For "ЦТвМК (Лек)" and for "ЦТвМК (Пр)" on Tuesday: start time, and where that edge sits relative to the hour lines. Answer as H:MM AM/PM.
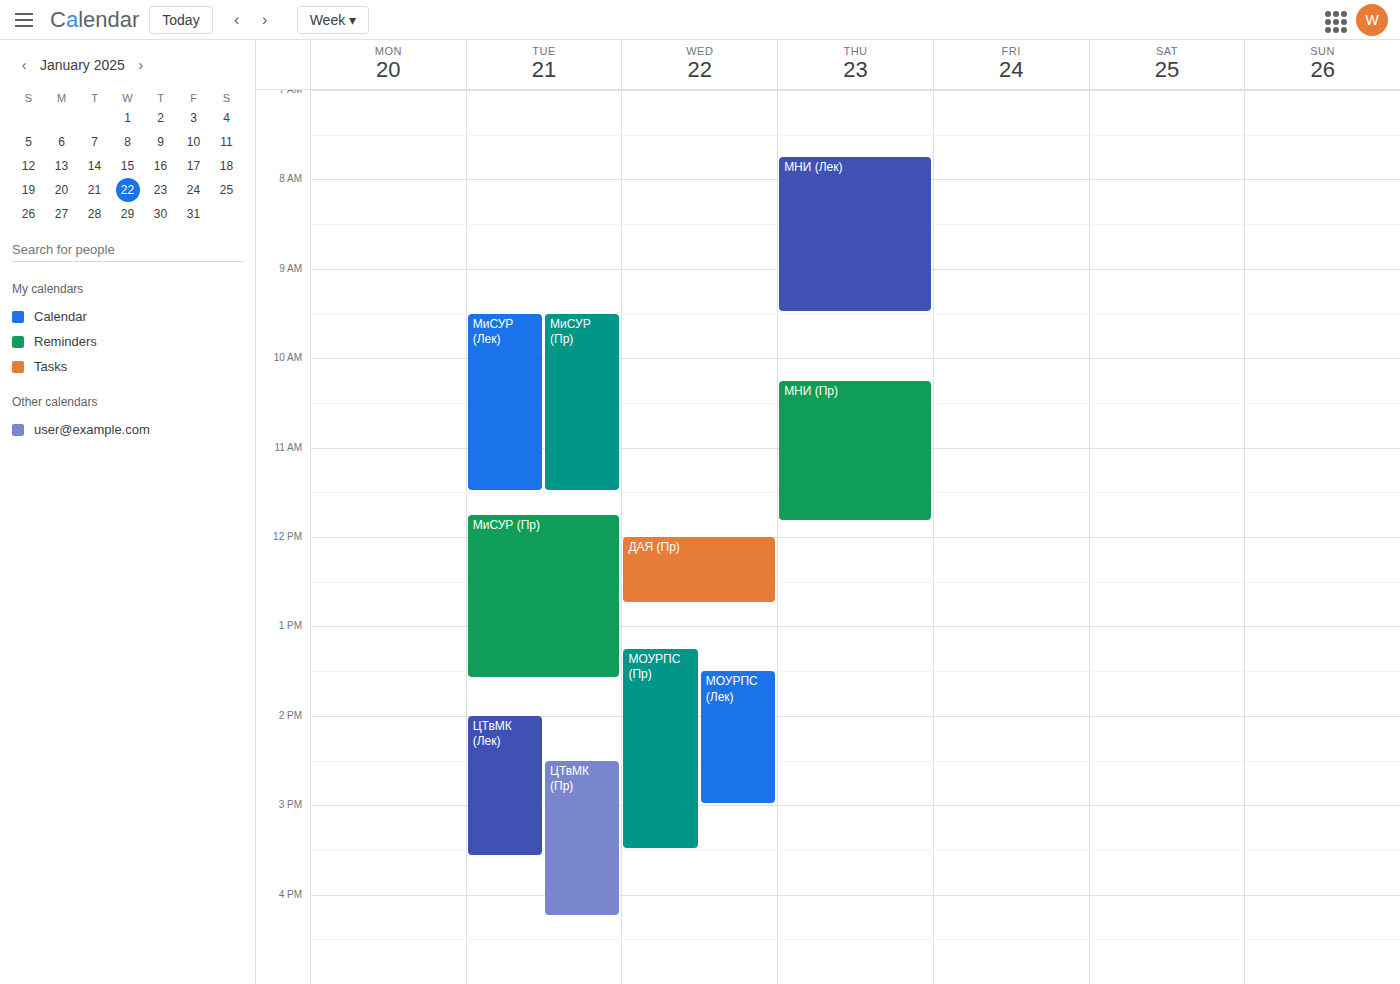
"ЦТвМК (Лек)": 2:00 PM, exactly on the 2 PM line. "ЦТвМК (Пр)": 2:30 PM, halfway between the 2 PM and 3 PM lines.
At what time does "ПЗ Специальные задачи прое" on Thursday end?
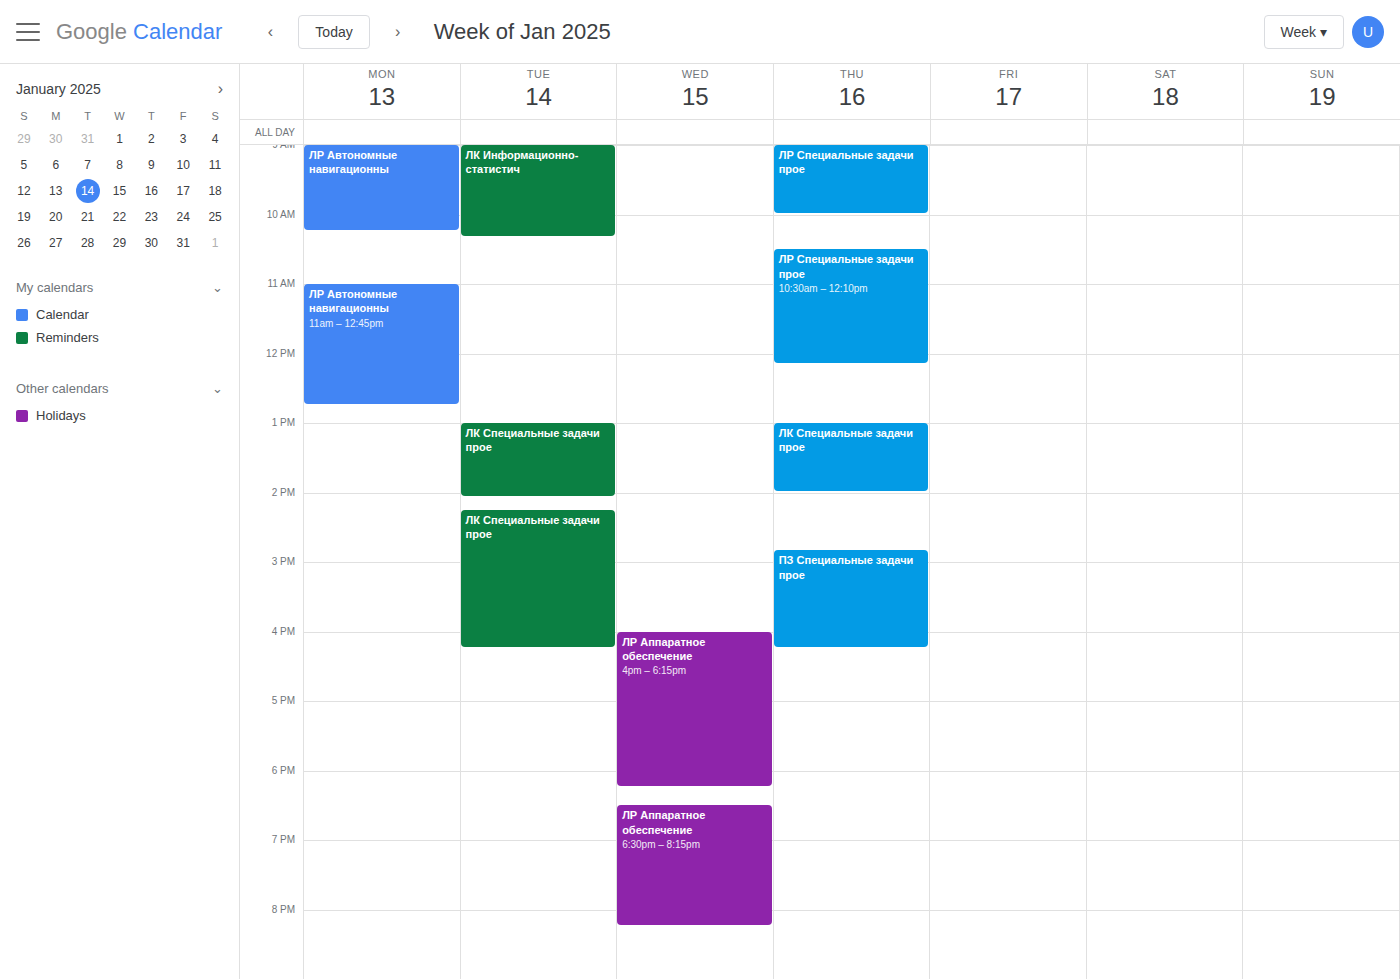
4:15 PM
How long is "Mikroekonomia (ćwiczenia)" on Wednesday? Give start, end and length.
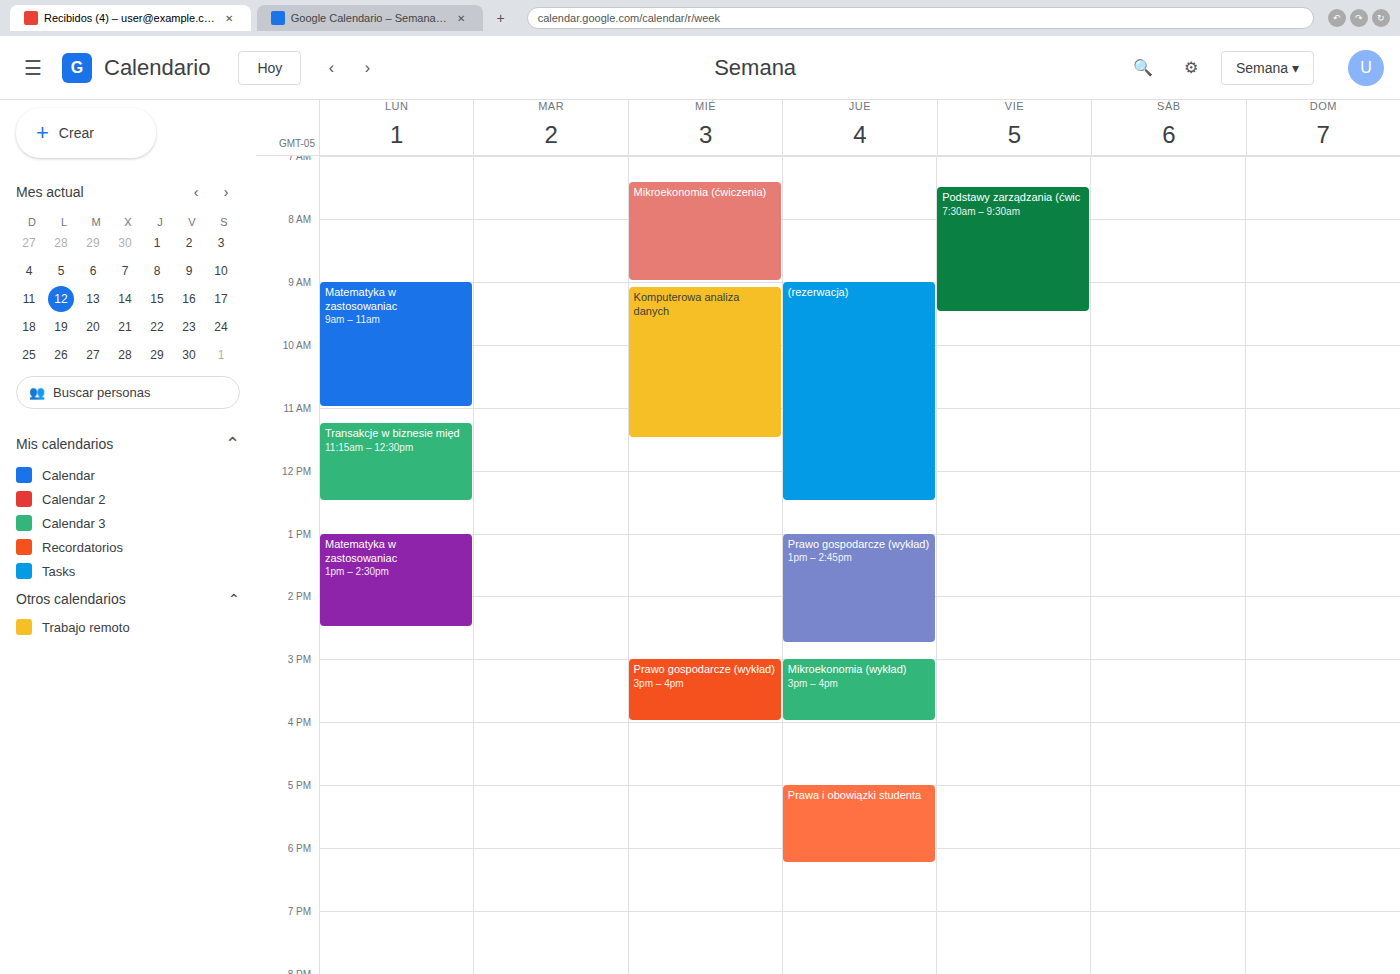
7:25 AM to 9:00 AM, 1 hour 35 minutes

— Written exercise —
Copy every line of the items above word for word, leaving out the pictures.

— Written solution —
For "ЦТвМК (Лек)" and for "ЦТвМК (Пр)" on Tuesday: start time, and where that edge sits relative to the hour lines. Answer as H:MM AM/PM.
"ЦТвМК (Лек)": 2:00 PM, exactly on the 2 PM line. "ЦТвМК (Пр)": 2:30 PM, halfway between the 2 PM and 3 PM lines.
At what time does "ПЗ Специальные задачи прое" on Thursday end?
4:15 PM
How long is "Mikroekonomia (ćwiczenia)" on Wednesday? Give start, end and length.
7:25 AM to 9:00 AM, 1 hour 35 minutes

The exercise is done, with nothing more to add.